Georgia Stormwater Run-Off Damage
More and more often, residential and commercial real estate development throughout the Southeast is harming neighboring property owners and the environment in general. The development activity usually begins by turning what was once a forest or field into a tract of land totally denuded of any vegetative ground cover. At the development activity's conclusion, the tract of land contains impervious surfaces such as roads, parking lots, driveways, and rooftops.

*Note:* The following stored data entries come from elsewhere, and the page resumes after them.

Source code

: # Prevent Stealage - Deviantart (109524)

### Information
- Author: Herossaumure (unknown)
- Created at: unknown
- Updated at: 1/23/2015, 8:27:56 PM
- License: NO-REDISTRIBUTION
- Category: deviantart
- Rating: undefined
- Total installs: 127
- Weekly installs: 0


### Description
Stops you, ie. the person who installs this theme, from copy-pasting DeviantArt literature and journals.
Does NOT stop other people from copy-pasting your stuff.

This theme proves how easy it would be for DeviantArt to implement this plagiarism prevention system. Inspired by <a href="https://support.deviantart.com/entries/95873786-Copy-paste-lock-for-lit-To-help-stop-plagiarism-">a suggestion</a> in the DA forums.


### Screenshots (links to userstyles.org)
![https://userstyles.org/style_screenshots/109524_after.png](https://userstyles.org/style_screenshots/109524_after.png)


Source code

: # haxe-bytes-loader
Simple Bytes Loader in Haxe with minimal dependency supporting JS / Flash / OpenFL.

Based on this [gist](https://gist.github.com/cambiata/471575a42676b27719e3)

With the vegetative ground cover replaced by impervious surfaces, excess stormwater run-off creates erosion problems for nearby properties and waterways because the developers often fail to install adequate erosion control measures and storm water drainage systems.
Stormwater run-off damages nearby properties in various ways. The stormwater diverted onto adjacent properties that previously received little, if any, run-off gouges deep erosion gullies into the land. Often, the diverted stormwater floods adjacent properties. In addition, the stormwater run-off carrying silt, sediment and other debris eventually deposits these solids on adjoining properties. Worse still, stormwater laden with dissolved pollutants from parking lots eventually deposits the harmful substances directly into wetlands, streams and lakes harming these fragile ecosystems and leading to the loss of habitat for many organisms and animals. In severe cases, portions of lakes become silted-in leaving a property owner with dry land where he or she once launched boats or fished. Usually, the culprit is greed. Too often, the real estate developer cuts corners by spending as little money as possible on erosion control measures. Similarly, some real estate developers cut financial corners when building storm water drainage systems by constructing detention ponds that are severely undersized and incapable of handling the actual volume of stormwater leaving the development site. Local authorities may attempt to enforce the state's erosion and stormwater control laws; however, these efforts all too often fail to prevent the damage to our environment that these laws seek to prevent. Fortunately, state and federal laws provide trial lawyers with an opportunity to represent the property owners victimized by runaway development and, in the process, to help protect our natural resources.
Trespass and Nuisance Law in Georgia
A trespass is any act which unlawfully interferes with a property owner's absolute right to enjoy his or her property including unauthorized entries onto the property.
A nuisance is any act or condition that causes hurt, inconvenience, or damage to another even when the act or condition may otherwise be lawful.
In a surface water invasion case, the continuing diversion of surface water onto another's property amounts to a continuing trespass, which is the equivalent of a continuing nuisance.
The owner of a lower tract of property is required to receive surface waters which normally flow from the higher lot. However, the owner of the higher tract has no right to concentrate and collect water and thus cause it to discharge upon downstream property in greater volumes or at a greater velocity than the water would be received by the lower property if it simply ran down upon it by the law of gravity.
Negligence and Negligence Per Se
Numerous local, state and federal laws regulate water resources and land use. Most cities and counties have regulations restricting real estate development's impact on the environment, and states such as Georgia have enacted laws designed to protect our water resources from pollutants including stormwater laden with silt and sediment. A violation of these various laws and regulations by a developer may constitute negligence and/or negligence per se.
Clean Water Act
Discharges of sediment, sand, and dirt into jurisdictional waters constitute pollution under the federal Clean Water Act ("CWA"). Land developers must acquire a permit before discharging any pollutants into waters of the United States, and any violations of the permit subjects the developer to the citizen suit provisions of the Clean Water Act. The Clean Water Act authorizes the judge to impose a $27,500.00 penalty payable to the United States Treasury for each violation of the CWA. Each day a pollutant remains in the environment constitutes a continuing discharge and subjects the developer to another $27,500.00 fine.
At Andrews, Knowles & Princenthal, we utilize the laws discussed above to obtain justice for property owners in stormwater invasion cases.